Our final camping adventure of the school year took students and their families through the majestic Georgia O’Keeffe landscape in Abiquiu, New Mexico, where our very own professional photographer, Marc Romanelli, introduced us to one of his favorite places on earth: Plaza Blanca, or The White Place. The rapidly eroding landscape at Plaza Blanca is part of the Abiquiu Formation, which consists of re-deposited volcanic ash and other sedimentary rocks that are about 20 million years old – and seems to be Tent Rock’s northern cousin! After a short introduction and a bit of history, Marc talked about the various aspects of lighting used in the composition of photography and challenged the group to pay attention to the sun’s location and the shadows in the landscape. Armed with their own cameras, the students set off to create a photographic journal and personal interpretation of the hoodoos, spires and serpentine ridges of this magical place.
Following the hike and photo shoot, we all rendezvoused at the Riana Campground at Abiquiu Lake, to set up camp, relax, share dinner and roast marshmallows around a campfire. However, by the time we arrived in late afternoon, dark rain shadowed clouds were sweeping across the Lake from the west whipped up by a solid 40 mile per hour wind! Several tents first creaked and groaned, then a pole or two snapped as each family rushed to their site to ‘batten down the hatches!’ We all thought for a moment that perhaps we would see a couple of the smaller folk swirling up in the air Dorothy and Toto-like! When all was secured, we gathered under the picnic shelter bundled up in every garment we’d brought as rain skittered on the metal roof above. Ahh…New Mexico spring weather!
Every so often the setting sun would burst from between the inky rain swollen clouds to illuminate one of the Southwest’s most beautiful lakes with a pure golden light that created a frenzy of activity lead by Marc as cameras popped from every pocket and tent!
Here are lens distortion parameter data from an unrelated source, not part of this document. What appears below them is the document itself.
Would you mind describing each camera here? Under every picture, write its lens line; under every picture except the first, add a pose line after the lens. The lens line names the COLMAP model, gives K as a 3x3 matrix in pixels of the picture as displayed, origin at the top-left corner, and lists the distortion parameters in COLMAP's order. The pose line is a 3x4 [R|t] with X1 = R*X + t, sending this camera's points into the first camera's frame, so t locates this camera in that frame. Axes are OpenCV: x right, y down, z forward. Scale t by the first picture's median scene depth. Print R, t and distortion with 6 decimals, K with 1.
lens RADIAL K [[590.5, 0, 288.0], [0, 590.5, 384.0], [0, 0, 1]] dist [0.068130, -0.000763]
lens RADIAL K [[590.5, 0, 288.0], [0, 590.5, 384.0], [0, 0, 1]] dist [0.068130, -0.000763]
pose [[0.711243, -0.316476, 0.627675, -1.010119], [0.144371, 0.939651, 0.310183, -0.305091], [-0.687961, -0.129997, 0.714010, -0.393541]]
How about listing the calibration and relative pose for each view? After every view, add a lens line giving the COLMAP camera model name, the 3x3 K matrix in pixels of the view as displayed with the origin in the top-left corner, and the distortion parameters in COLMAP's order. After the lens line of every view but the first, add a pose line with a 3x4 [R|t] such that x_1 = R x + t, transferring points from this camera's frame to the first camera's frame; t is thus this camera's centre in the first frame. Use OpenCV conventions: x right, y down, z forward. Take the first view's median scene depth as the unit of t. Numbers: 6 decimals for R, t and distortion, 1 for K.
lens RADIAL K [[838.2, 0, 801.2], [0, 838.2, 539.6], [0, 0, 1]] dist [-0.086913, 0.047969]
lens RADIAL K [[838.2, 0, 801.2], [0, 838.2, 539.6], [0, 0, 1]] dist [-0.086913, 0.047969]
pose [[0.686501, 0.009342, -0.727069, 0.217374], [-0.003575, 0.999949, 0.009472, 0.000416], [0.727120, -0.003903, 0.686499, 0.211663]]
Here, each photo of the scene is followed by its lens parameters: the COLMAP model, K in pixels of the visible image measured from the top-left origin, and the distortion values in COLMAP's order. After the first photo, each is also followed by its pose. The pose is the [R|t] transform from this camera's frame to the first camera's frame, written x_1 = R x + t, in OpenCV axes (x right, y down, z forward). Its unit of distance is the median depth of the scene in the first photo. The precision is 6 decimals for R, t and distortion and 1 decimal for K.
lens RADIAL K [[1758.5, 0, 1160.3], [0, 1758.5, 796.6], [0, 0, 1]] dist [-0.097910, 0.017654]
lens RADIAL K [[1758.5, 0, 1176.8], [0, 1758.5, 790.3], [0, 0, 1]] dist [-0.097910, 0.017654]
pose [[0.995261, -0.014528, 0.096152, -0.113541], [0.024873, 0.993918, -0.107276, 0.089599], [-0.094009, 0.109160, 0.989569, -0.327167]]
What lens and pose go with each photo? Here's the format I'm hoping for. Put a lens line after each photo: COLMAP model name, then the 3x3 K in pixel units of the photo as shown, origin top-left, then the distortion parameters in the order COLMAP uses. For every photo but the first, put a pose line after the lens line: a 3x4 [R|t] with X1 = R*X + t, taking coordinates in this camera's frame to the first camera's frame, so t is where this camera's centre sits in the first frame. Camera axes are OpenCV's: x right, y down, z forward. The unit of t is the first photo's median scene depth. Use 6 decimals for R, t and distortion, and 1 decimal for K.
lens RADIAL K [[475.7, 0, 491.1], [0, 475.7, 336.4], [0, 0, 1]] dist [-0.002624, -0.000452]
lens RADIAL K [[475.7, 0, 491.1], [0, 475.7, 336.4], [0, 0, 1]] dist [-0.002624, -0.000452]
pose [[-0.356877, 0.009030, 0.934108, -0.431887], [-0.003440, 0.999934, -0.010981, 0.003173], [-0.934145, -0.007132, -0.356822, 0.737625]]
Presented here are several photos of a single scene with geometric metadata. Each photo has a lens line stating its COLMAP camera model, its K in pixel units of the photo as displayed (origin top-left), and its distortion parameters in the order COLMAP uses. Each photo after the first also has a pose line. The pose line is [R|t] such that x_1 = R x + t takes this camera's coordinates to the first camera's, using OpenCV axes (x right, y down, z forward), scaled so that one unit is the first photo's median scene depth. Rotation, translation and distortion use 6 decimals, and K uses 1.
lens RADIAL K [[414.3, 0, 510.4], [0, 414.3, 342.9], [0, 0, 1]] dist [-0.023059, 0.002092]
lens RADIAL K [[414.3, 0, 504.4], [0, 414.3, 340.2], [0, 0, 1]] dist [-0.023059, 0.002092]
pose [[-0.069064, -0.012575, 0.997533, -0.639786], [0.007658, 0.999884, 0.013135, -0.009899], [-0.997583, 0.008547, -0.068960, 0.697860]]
The white caps on the midnight blue water caught the last sparkles of the fading sun creating an almost dizzying effect as we all stared into the west, mesmerized by this landscape. Meanwhile, the students explored the juniper covered terrain, seemingly unhindered by the down right cold wind and short rain squalls, scampering down near the lake and onto small ridges. As darkness approached, the children gathered with all of us under the shelter and each family served up dinner amongst a constant din of laughing, talking and the metal enhanced sound of rain.
Bellies full, the students gathered fire wood, and with flint and igniter sat patiently trying to start a fire in the blustery wind. After a time, some paper towels and a storm proof match showed up to finish the job and sticks were quickly sharpened to receive the revered white cube of sugar that seems to make the entire trip extremely worthwhile! The fire, made within a large rock-ringed pit on a nice rocky promontory, sent brilliant orange sparks twisting and twirling into the black night sky. The now softer rain allowed us to watch, almost hypnotized, this cascade of orange specks corkscrew upwards and disappear! Several diehards, along with their kids, sat up wind of the fire chatting and smiling until the cold of this early spring storm pushed us not so gently into our tents and warm sleeping bags.
As if to make the trip even more transformative, rain periodically pelted the tent during the night reminding me of much more northern adventures in the Cascades or even Alaska. And crawling out in the morning to the delicate smell of rain-soaked high desert plants and junipers, the sun low in the east jumping in and out of clouds, topped off nicely the outdoor batteries that all of us hoped would be recharged on this outing.